→ **Passage shown**
>>>>>

Dynamic Optimization of Task Parameters

JEDI automatically optimizes task parameters for compute/storage resource requirements and strategies to partition workload while running those tasks. In the early stage of the task execution, JEDI generates several jobs for each task using only a small portion of input data, collects various metrics such as data processing rate and memory footprints, and adjusts the following task parameters. Those first jobs are called scout jobs. The automatic optimization is triggered twice for each task;

when half of the scout jobs finished, and
when the first 100 jobs finished after the task avalanched.

Some task parameters specify the resource amount per event. If input data don’t have event information, the number of events in each file is internally regarded as 1.

cpuTime

cpuTime is calculated for each job using the following formula:

\[cpuTime = \frac {max(0, endTime-startTime-baseTime) \times corePower \times coreCount \times cpuEfficiency \times 1.5}{nEvents}\]

where corePower is the HS06 core-power at the computing resource, cpuEfficiency is a task parameter representing CPU efficiency and defaults to 90%, coreCount is the number of CPU cores that the job used, baseTime is another task parameter representing the part of the job execution time not scaling with CPU power, such as initialization and finalization steps, and nEvents is the number of events processed in the job. The 95th percentile of cpuTime of scout jobs

with nEvents ≥ 10 × coreCount, or
with fewer nEvents but endTime-startTime ≥ 6h

is used as a task parameter to estimate the expected execution time for remaining jobs. Other scout jobs with fewer events and short execution time are ignored since they tend to skew the estimation. The percentile rank can be defined as SCOUT_RAMCOUNT_RANK in gdpconfig.

cpuTimeUnit is a task parameter for the unit of cpuTime and is one of HS06sPerEvent, mHS06sPerEvent, HS06sPerEventFixed, mHS06sPerEventFixed. The m prefix means that the cpuTime value is in milliseconds. If the Fixed suffix is used, scout jobs don’t overwrite the preset cpuTime value.

Tasks can set cpuEfficiency to 0 to disable scaling with the number of events.

<<<<<

→ **What you need to do**
• 1. In the passage on optimizing task parameters, change "scout jobs" to "probe jobs" throughout the span from "Dynamic Optimization of" to "the task avalanched.", and give that span again with the change made.
• 2. Please write what comes next in the passage on optimizing task parameters, picking up after its last sentence.
The data that comes next is separate from the page on optimizing task parameters.

→ **Stored data**
>>>>>

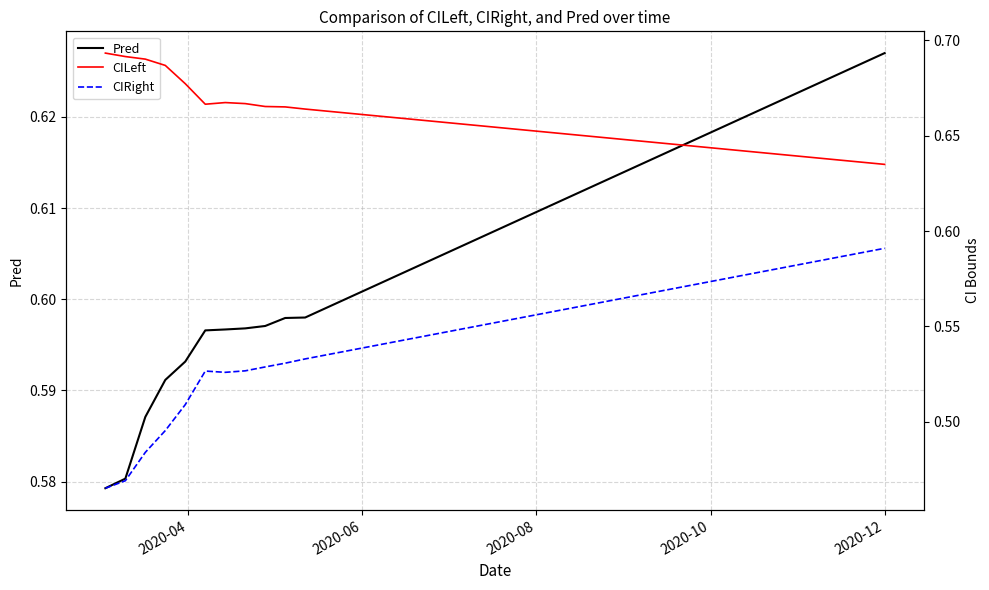

At how many categories does at least one series exceed 0?

40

<<<<<

→ **Outputs for the tasks**
• 1.
Dynamic Optimization of Task Parameters

JEDI automatically optimizes task parameters for compute/storage resource requirements and strategies to partition workload while running those tasks. In the early stage of the task execution, JEDI generates several jobs for each task using only a small portion of input data, collects various metrics such as data processing rate and memory footprints, and adjusts the following task parameters. Those first jobs are called probe jobs. The automatic optimization is triggered twice for each task;

when half of the probe jobs finished, and
when the first 100 jobs finished after the task avalanched.

• 2.
ramCount

The pilot monitors the memory usage of the job and reports the information to the PanDA server. ramCount is calculated for each job using the following formula:

\[ramCount = max(\frac {maxPSS-baseRamCount} {coreCount} \times margin, minRamCount)\]

It is the RSS per core, allowing some offset (baseRamCount) independent of core count (coreCount). baseRamCount is a preset task parameter ad is not very important for single-core tasks. margin is defined as SCOUT_RAMCOUNT_MARGIN in gdpconfig and 10 by default. If minRamCount is defined as SCOUT_RAMCOUNT_MIN in gdpconfig, it is used as the lower limit.

The 75th percentile of ramCount of scout jobs is used as a task parameter to estimate the expected memory usage for remaining jobs. The percentile rank can be defined as SCOUT_RAMCOUNT_RANK in gdpconfig.

ramCountUnit is a task parameter for the unit of ramCount and is either MBPerCore or MBPerCoreFixed. If the latter, scout jobs don’t overwrite the preset value.

outDiskCount and workDiskCount

The 75th percentile of the total output size per event of scout jobs outDiskCount is used to estimate the output size of remaining jobs. Scout jobs with less than ten events are ignored.

The pilot reports the total size of the working directory workDiskCount while the job is running. The maximum value of workDiskCount of scout jobs is used to estimate the expected scratch disk usage of the remaining jobs. Note that scout jobs don’t overwrite the preset workDisCount value when the measured value is smaller.

ioIntensity

ioIntensity is the total size of job input and output divided by the job execution time which roughly corresponds to the data traffics over the wide-area network. The maximum value of ioIntensity is used in the job brokerage to avoid redundant heavy data motion over WAN.

diskIO

The pilot reports the data size the job read and wrote from and to the local disk storage. diskIO is calculated for each job using the following formula:

\[diskIO = min( \frac {totRBYTES + totWBYTES} {endTime-startTime}, capOnDiskIO)\]

roughly corresponding to the data traffics over the local-area network. capOnDiskIO is defined as SCOUT_DISK_IO_CAP in gdpconfig. used in the job brokerage to distribute IO-intensive workloads over many disk storages.

nGBPerJob

JEDI generates jobs so that the expected disk usage of those jobs is less than a limit if the task parameter nGBPerJob is specified. The parameter is adjusted based on outDiskCount and workDiskCout optimized by scout jobs, if the task sets the target size of the output size, tgtMaxOutputForNG.

Special task status: exhausted

The task status is set to exhausted when the task remains pending for a long period or exhibits persistent inefficiencies or failures. This status may be assigned under the following conditions:

The job brokerage continuously fails to identify suitable sites for job generation.
Job generation is throttled due to the user already having too many queued jobs (larger than 2 × CAP_RUNNING_USER_JOBS).
Job generation repeatedly fails due to external factors, such as data access issues.
The task has been retried multiple times and exhibits high failure rates (e.g. a high failure-to-total HEP score ratio) or low CPU efficiency across finished jobs .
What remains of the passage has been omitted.